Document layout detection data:
============================================================

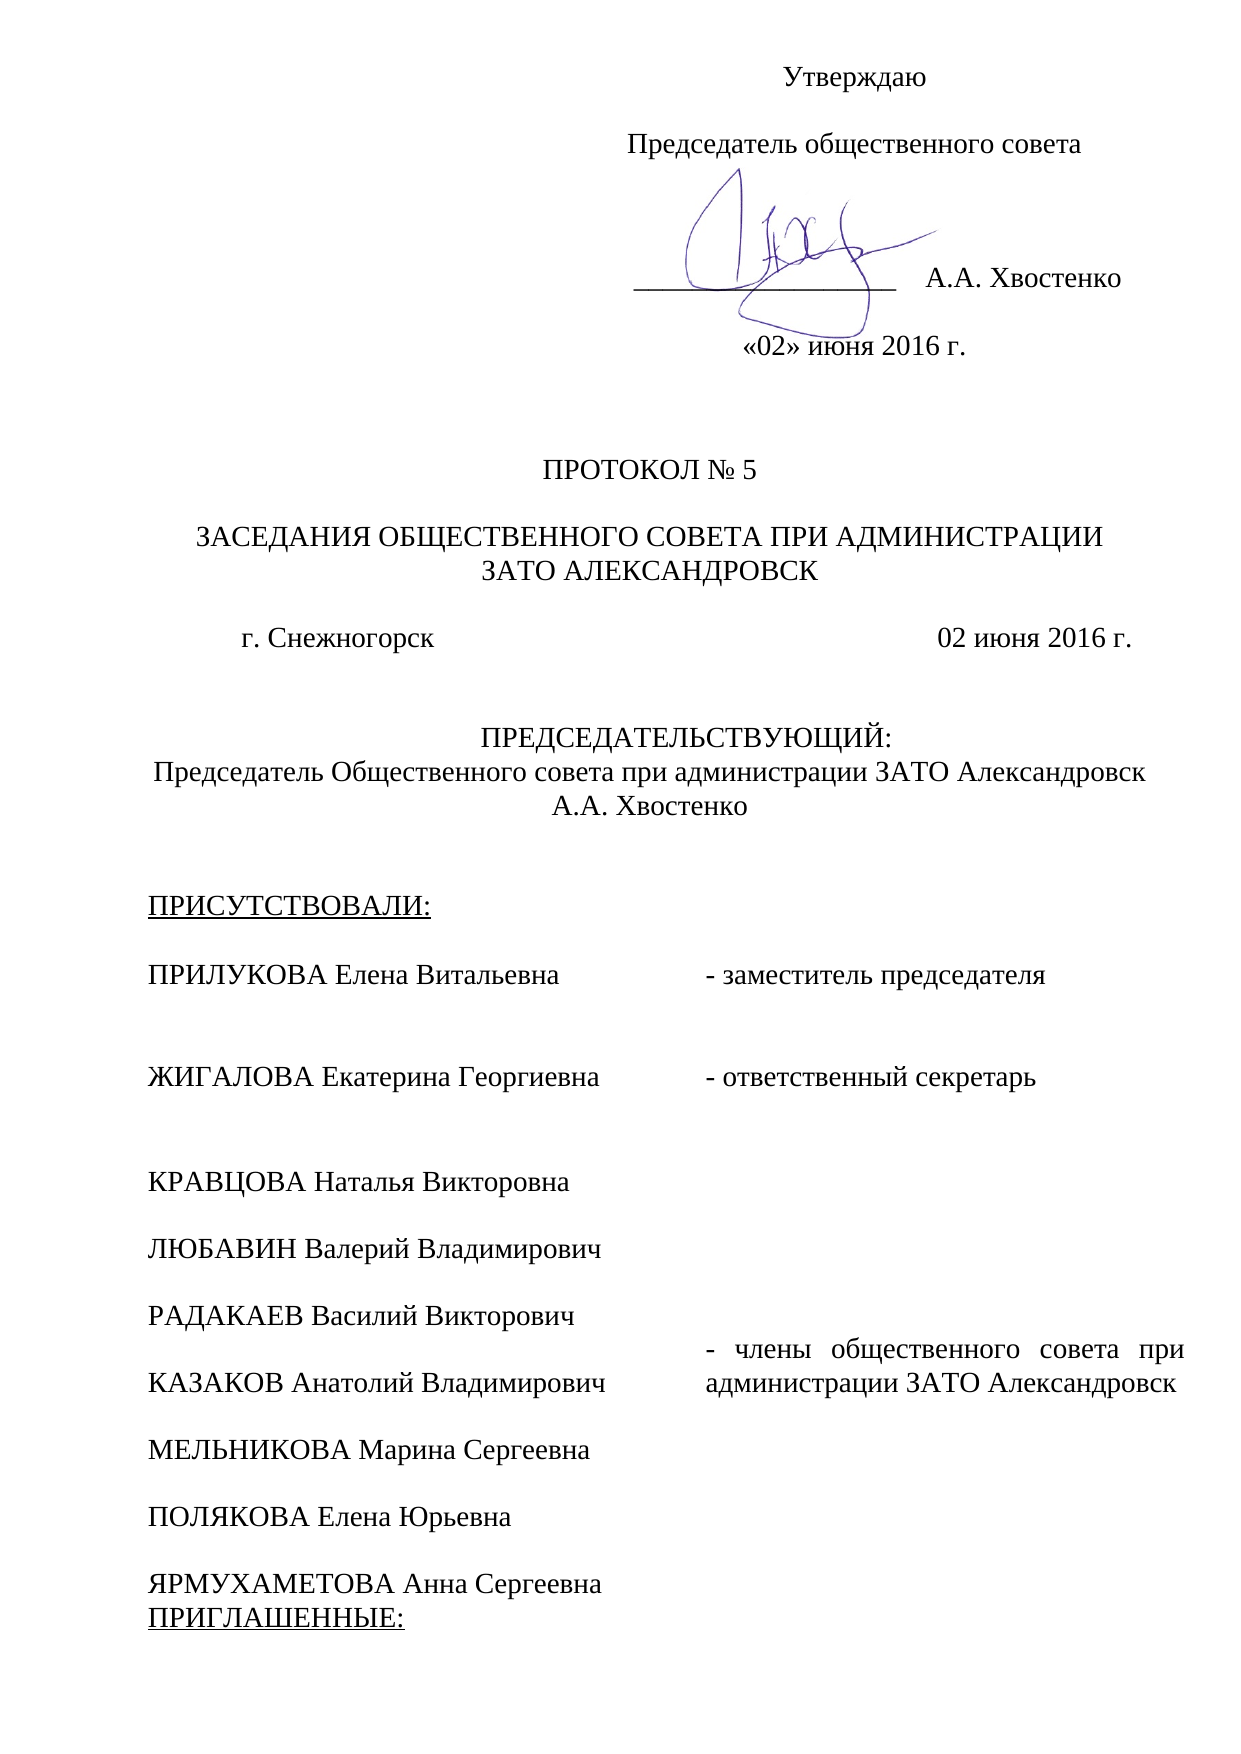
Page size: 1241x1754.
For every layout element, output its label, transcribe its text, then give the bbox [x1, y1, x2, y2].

table_header - заместитель председателя [694, 922, 1196, 1026]
table_cell ЖИГАЛОВА Екатерина Георгиевна [136, 1026, 694, 1130]
table_header Утверждаю Председатель общественного совета __________________ А.А. Хвостенко «02» июня 2016 г. [576, 59, 1133, 395]
text ПРИГЛАШЕННЫЕ: [148, 1600, 1152, 1633]
table_header ПРИЛУКОВА Елена Витальевна [136, 922, 694, 1026]
table_cell КРАВЦОВА Наталья Викторовна ЛЮБАВИН Валерий Владимирович РАДАКАЕВ Василий Викторович КАЗАКОВ Анатолий Владимирович МЕЛЬНИКОВА Марина Сергеевна ПОЛЯКОВА Елена Юрьевна ЯРМУХАМЕТОВА Анна Сергеевна [136, 1130, 694, 1600]
text А.А. Хвостенко [148, 788, 1152, 821]
text ЗАТО АЛЕКСАНДРОВСК [148, 553, 1152, 586]
text ПРИСУТСТВОВАЛИ: [148, 888, 1152, 922]
text ПРЕДСЕДАТЕЛЬСТВУЮЩИЙ: [148, 721, 1152, 754]
table_cell - члены общественного совета при администрации ЗАТО Александровск [694, 1130, 1196, 1600]
text г. Снежногорск 02 июня 2016 г. [148, 620, 1152, 653]
text ЗАСЕДАНИЯ ОБЩЕСТВЕННОГО СОВЕТА ПРИ АДМИНИСТРАЦИИ [148, 519, 1152, 553]
table_cell - ответственный секретарь [694, 1026, 1196, 1130]
text ПРОТОКОЛ № 5 [148, 452, 1152, 486]
text Председатель Общественного совета при администрации ЗАТО Александровск [148, 754, 1152, 788]
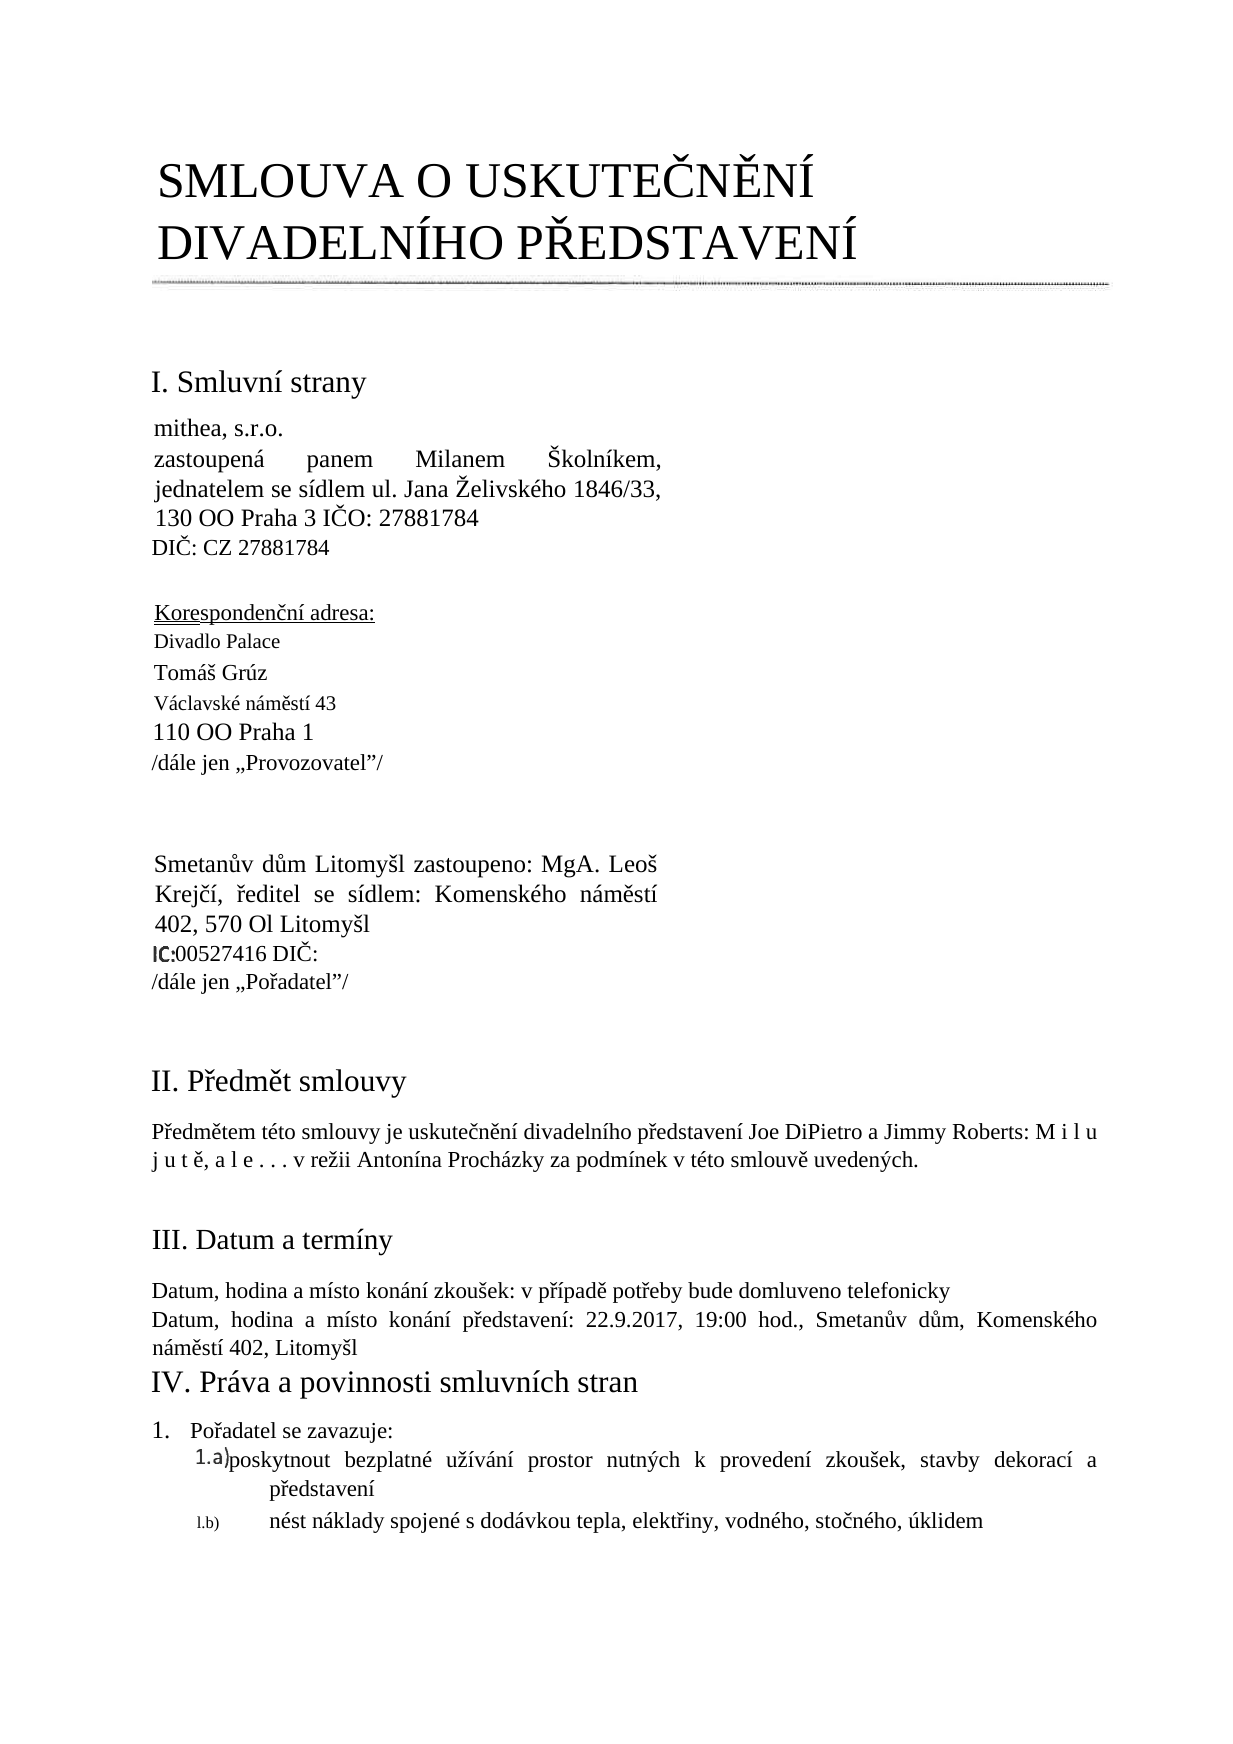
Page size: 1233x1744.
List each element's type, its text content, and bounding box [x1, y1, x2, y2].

subtitle IV. Práva a povinnosti smluvních stran [151, 1363, 1098, 1399]
text 00527416 DIČ: [153, 940, 354, 966]
picture [196, 1447, 229, 1468]
text Divadlo Palace [153, 629, 1098, 653]
text DIČ: CZ 27881784 [151, 534, 1098, 561]
subtitle II. Předmět smlouvy [151, 1062, 1098, 1098]
text /dále jen „Pořadatel”/ [151, 968, 1098, 994]
picture [153, 946, 175, 962]
text Smetanův dům Litomyšl zastoupeno: MgA. Leoš Krejčí, ředitel se sídlem: Komenského náměstí 402, 570 Ol Litomyšl [153, 849, 658, 937]
text zastoupená panem Milanem Školníkem, jednatelem se sídlem ul. Jana Želivského 1846/33, 130 OO Praha 3 IČO: 27881784 [153, 444, 662, 532]
text 110 OO Praha 1 [152, 717, 1098, 746]
text Tomáš Grúz [153, 659, 354, 685]
subtitle III. Datum a termíny [152, 1222, 1098, 1255]
picture [152, 275, 1113, 291]
text Korespondenční adresa: [154, 599, 1098, 625]
text Václavské náměstí 43 [153, 691, 1098, 715]
text poskytnout bezplatné užívání prostor nutných k provedení zkoušek, stavby dekorací a představení [197, 1446, 1098, 1501]
text mithea, s.r.o. [153, 413, 1086, 442]
text SMLOUVA O USKUTEČNĚNÍ DIVADELNÍHO PŘEDSTAVENÍ [157, 151, 1098, 271]
list nést náklady spojené s dodávkou tepla, elektřiny, vodného, stočného, úklidem [197, 1507, 1098, 1534]
text /dále jen „Provozovatel”/ [151, 749, 1098, 775]
subtitle I. Smluvní strany [151, 363, 1098, 399]
text Datum, hodina a místo konání představení: 22.9.2017, 19:00 hod., Smetanův dům, Komenského náměstí 402, Litomyšl [151, 1306, 1098, 1361]
text Předmětem této smlouvy je uskutečnění divadelního představení Joe DiPietro a Jimmy Roberts: M i l u j u t ě, a l e . . . v režii Antonína Procházky za podmínek v této smlouvě uvedených. [151, 1118, 1098, 1172]
text Datum, hodina a místo konání zkoušek: v případě potřeby bude domluveno telefonicky [151, 1277, 1098, 1304]
list Pořadatel se zavazuje: [151, 1415, 1098, 1444]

============================================================

Instructions to follow: Write the records above out again word for word, skipping each picture.

Answer section:
Page size: 1241x1754.
For every layout element, output its label, transcribe its text, then give the bbox [x1, y1, x2, y2].

table_header - заместитель председателя [694, 922, 1196, 1026]
table_cell ЖИГАЛОВА Екатерина Георгиевна [136, 1026, 694, 1130]
table_header Утверждаю Председатель общественного совета __________________ А.А. Хвостенко «02» июня 2016 г. [576, 59, 1133, 395]
text ПРИГЛАШЕННЫЕ: [148, 1600, 1152, 1633]
table_header ПРИЛУКОВА Елена Витальевна [136, 922, 694, 1026]
table_cell КРАВЦОВА Наталья Викторовна ЛЮБАВИН Валерий Владимирович РАДАКАЕВ Василий Викторович КАЗАКОВ Анатолий Владимирович МЕЛЬНИКОВА Марина Сергеевна ПОЛЯКОВА Елена Юрьевна ЯРМУХАМЕТОВА Анна Сергеевна [136, 1130, 694, 1600]
text А.А. Хвостенко [148, 788, 1152, 821]
text ЗАТО АЛЕКСАНДРОВСК [148, 553, 1152, 586]
text ПРИСУТСТВОВАЛИ: [148, 888, 1152, 922]
text ПРЕДСЕДАТЕЛЬСТВУЮЩИЙ: [148, 721, 1152, 754]
table_cell - члены общественного совета при администрации ЗАТО Александровск [694, 1130, 1196, 1600]
text г. Снежногорск 02 июня 2016 г. [148, 620, 1152, 653]
text ЗАСЕДАНИЯ ОБЩЕСТВЕННОГО СОВЕТА ПРИ АДМИНИСТРАЦИИ [148, 519, 1152, 553]
table_cell - ответственный секретарь [694, 1026, 1196, 1130]
text ПРОТОКОЛ № 5 [148, 452, 1152, 486]
text Председатель Общественного совета при администрации ЗАТО Александровск [148, 754, 1152, 788]
Page size: 1233x1744.
List each element's type, its text content, and bounding box [x1, y1, x2, y2].

subtitle IV. Práva a povinnosti smluvních stran [151, 1363, 1098, 1399]
text 00527416 DIČ: [153, 940, 354, 966]
picture [196, 1447, 229, 1468]
text Divadlo Palace [153, 629, 1098, 653]
text DIČ: CZ 27881784 [151, 534, 1098, 561]
subtitle II. Předmět smlouvy [151, 1062, 1098, 1098]
text /dále jen „Pořadatel”/ [151, 968, 1098, 994]
picture [153, 946, 175, 962]
text Smetanův dům Litomyšl zastoupeno: MgA. Leoš Krejčí, ředitel se sídlem: Komenského náměstí 402, 570 Ol Litomyšl [153, 849, 658, 937]
text zastoupená panem Milanem Školníkem, jednatelem se sídlem ul. Jana Želivského 1846/33, 130 OO Praha 3 IČO: 27881784 [153, 444, 662, 532]
text 110 OO Praha 1 [152, 717, 1098, 746]
text Tomáš Grúz [153, 659, 354, 685]
subtitle III. Datum a termíny [152, 1222, 1098, 1255]
picture [152, 275, 1113, 291]
text Korespondenční adresa: [154, 599, 1098, 625]
text Václavské náměstí 43 [153, 691, 1098, 715]
text poskytnout bezplatné užívání prostor nutných k provedení zkoušek, stavby dekorací a představení [197, 1446, 1098, 1501]
text mithea, s.r.o. [153, 413, 1086, 442]
text SMLOUVA O USKUTEČNĚNÍ DIVADELNÍHO PŘEDSTAVENÍ [157, 151, 1098, 271]
list nést náklady spojené s dodávkou tepla, elektřiny, vodného, stočného, úklidem [197, 1507, 1098, 1534]
text /dále jen „Provozovatel”/ [151, 749, 1098, 775]
subtitle I. Smluvní strany [151, 363, 1098, 399]
text Datum, hodina a místo konání představení: 22.9.2017, 19:00 hod., Smetanův dům, Komenského náměstí 402, Litomyšl [151, 1306, 1098, 1361]
text Předmětem této smlouvy je uskutečnění divadelního představení Joe DiPietro a Jimmy Roberts: M i l u j u t ě, a l e . . . v režii Antonína Procházky za podmínek v této smlouvě uvedených. [151, 1118, 1098, 1172]
text Datum, hodina a místo konání zkoušek: v případě potřeby bude domluveno telefonicky [151, 1277, 1098, 1304]
list Pořadatel se zavazuje: [151, 1415, 1098, 1444]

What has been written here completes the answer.